We drove like the wind. We were happy to have a double gas tank and diesel fuel. We only had to stop for gas once after that initial morning fillup. Both Namibia and South Africa have rest areas every few kilometers along the road. These are not like the rest areas you see in the US and usually only have a picnic table and perhaps a tree for shade. (If you have bathroom needs, you have to make do with the bushes!) For lunch, we stopped at a picnic table, threw together some sandwiches from our cooler, and kept driving. In the late afternoon, we stopped for gas, bought road snacks, and kept going. Google said we were going to make it with time to spare, but there was a nervous energy in the car. We finally made the South African border around 8:30 pm. The border was not busy, but they already had official notes that said not to let in any citizens of the US, China, Italy, and a few others. Talk about being nervous. If they didn't let us through, we had a few backup plans, but none were as ideal as catching our original flights home. The border agents ended up taking pity on us since we were a family with two kids and it was late. We had also come from South Africa earlier in the week and explained that our flights were out of Johannesburg we were headed back there to arrange new flights home to the US. Doogie had actually been in Africa long enough that he was past the two-week quarantine period and would have probably been let in no matter what, but the kids and I hadn't been there quite as long. Luckily there was still a health worker on duty, so they took our temperatures, as they had done when we flew in, stamped our passports and let us in. What a relief!

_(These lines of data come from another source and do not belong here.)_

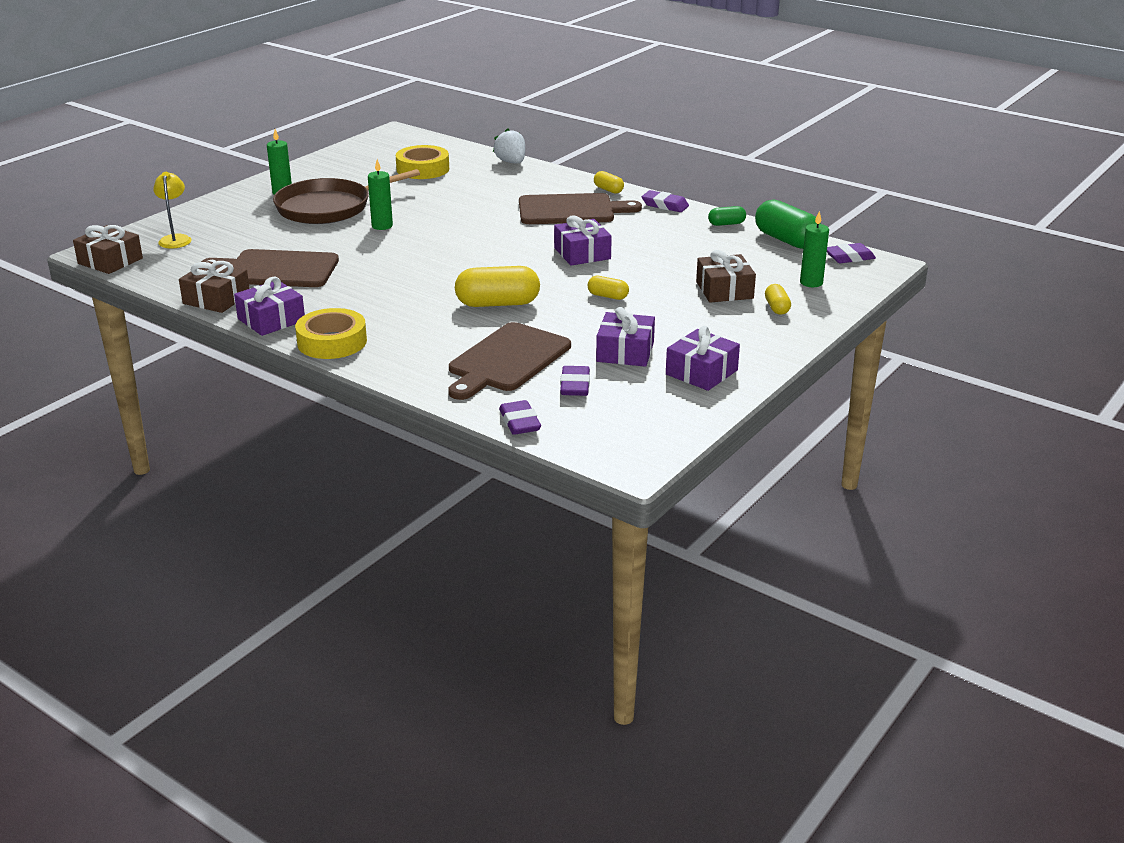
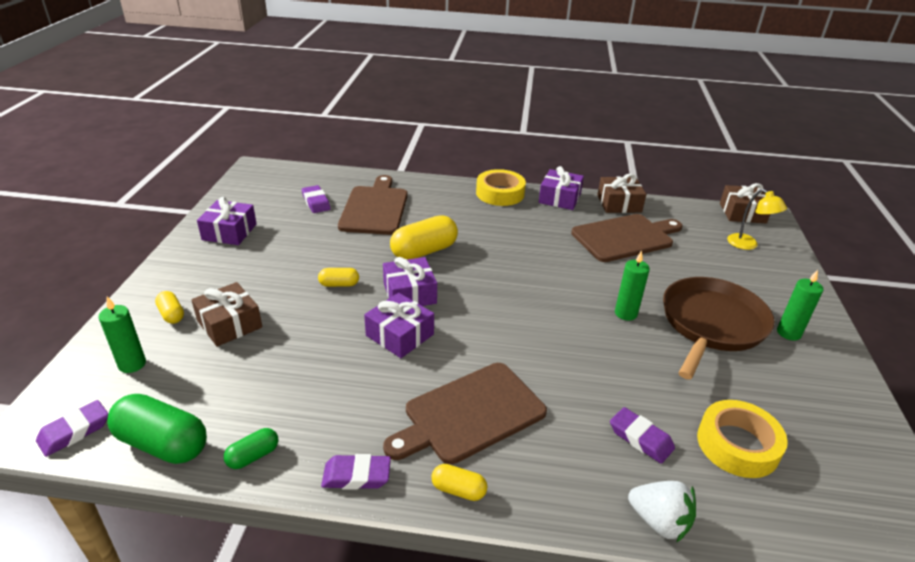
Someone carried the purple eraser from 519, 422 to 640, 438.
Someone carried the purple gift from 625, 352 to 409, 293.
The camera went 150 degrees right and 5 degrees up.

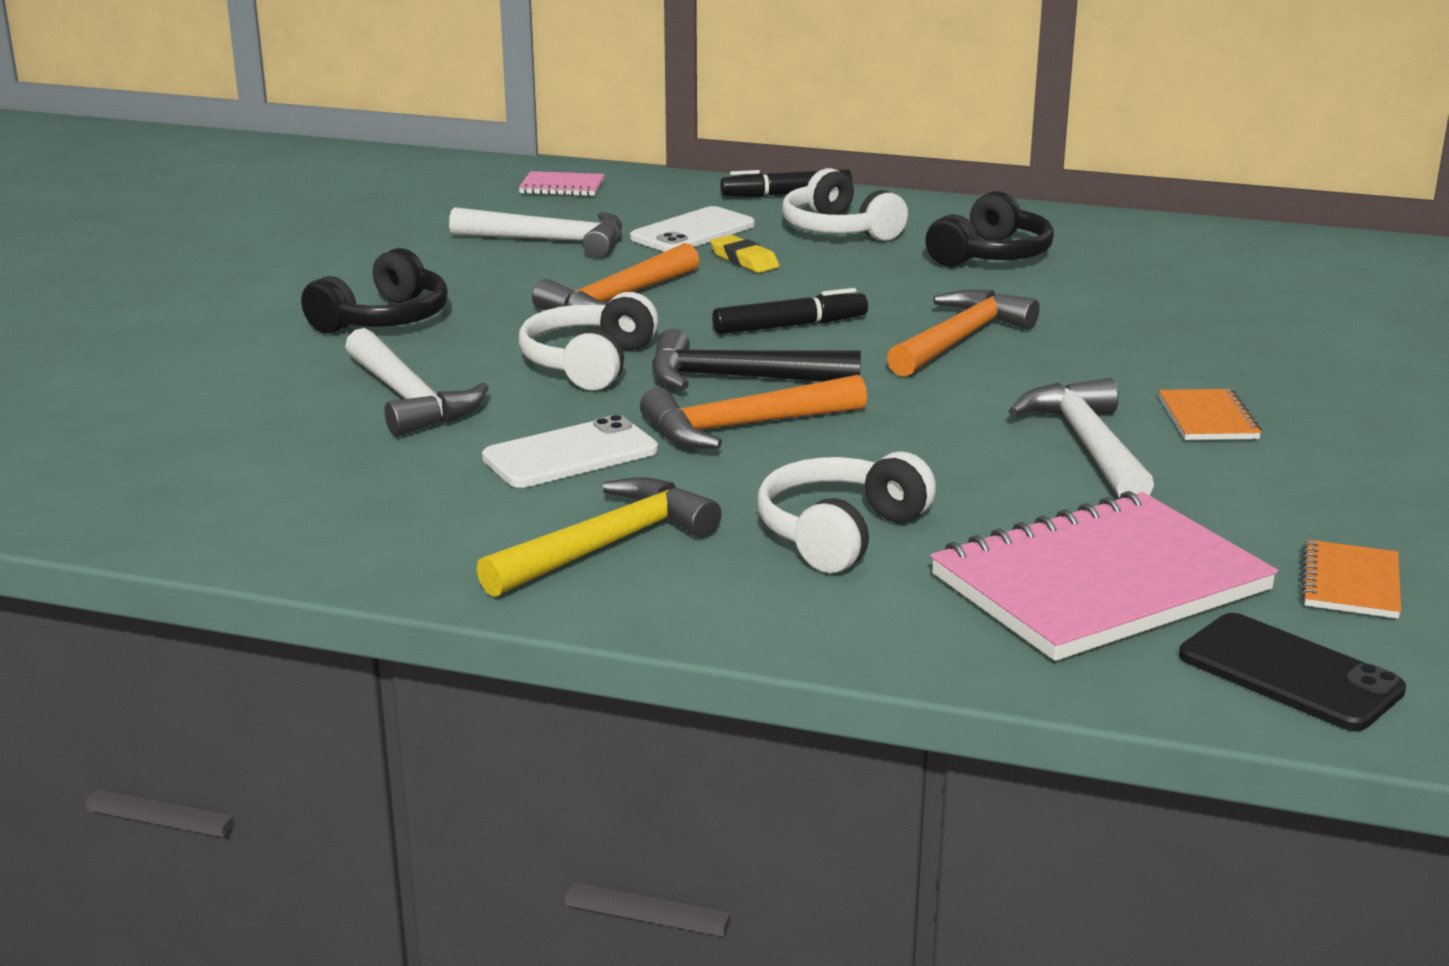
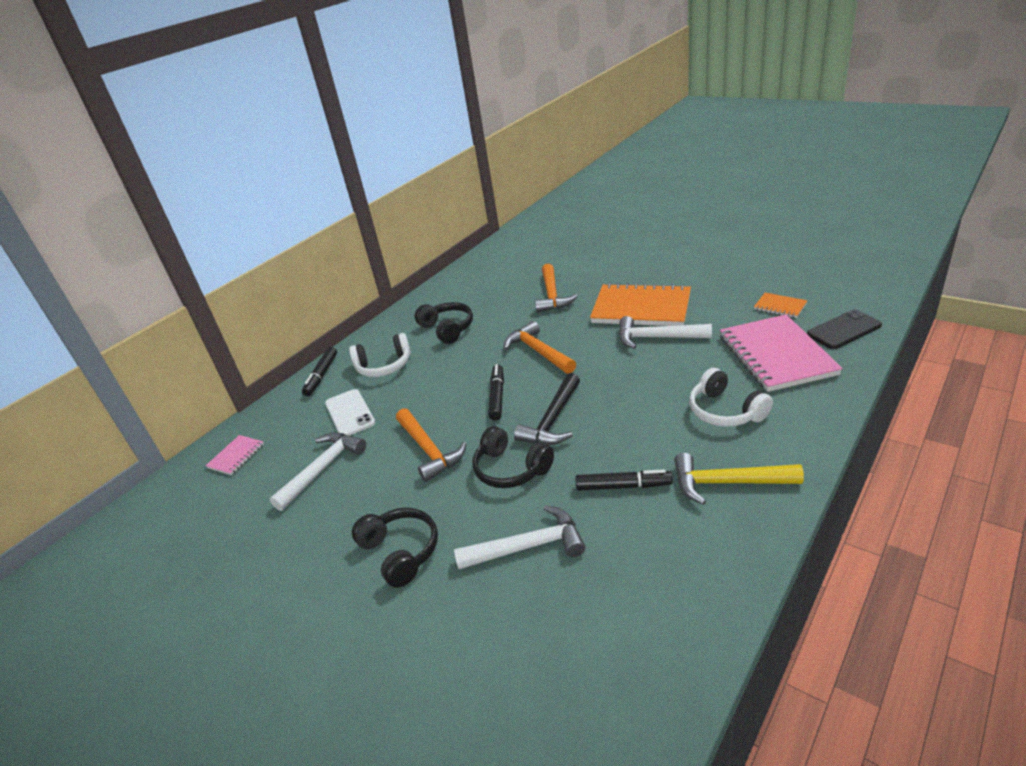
Someone took away the yellow eraser at 744, 260.
Someone carried the orange hammer from 743, 427 to 552, 295.
Someone swapped the white phone at 570, 454 for the black marker at 622, 486.
Someone repainted the white headphones at 589, 363, which became the black headphones at 511, 469.
Someone rotated the yellow hammer at 606, 546 by 60 degrees counterclockwise.
Someone scaled the orange notebook at 1208, 419 by 2.22.
The camera went 65 degrees left and 10 degrees up.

Last sunset in Namibia as we get closer to the South African border.
A fuzzy selfie that Doogie took at the border to remember our story.
Our race for the border was intense. If we hadn't made it, we probably would have had to buy new plane tickets home out of Windhoek, Namibia's capital city, and fly through busy European airports that were already starting to shut down. It was so late by the time we got to a town that night that all the campgrounds were locked up for the night, but we passed a hotel and decided it was time for real beds and wifi. We settled in around 10 pm, eating a package of freeze-dried spaghetti that we had brought from home for emergencies or late night dinners.
Of all the things we thought we would encounter on our grand adventure, a race for the border was not among them. Little did we know that our adventure to get home was just beginning.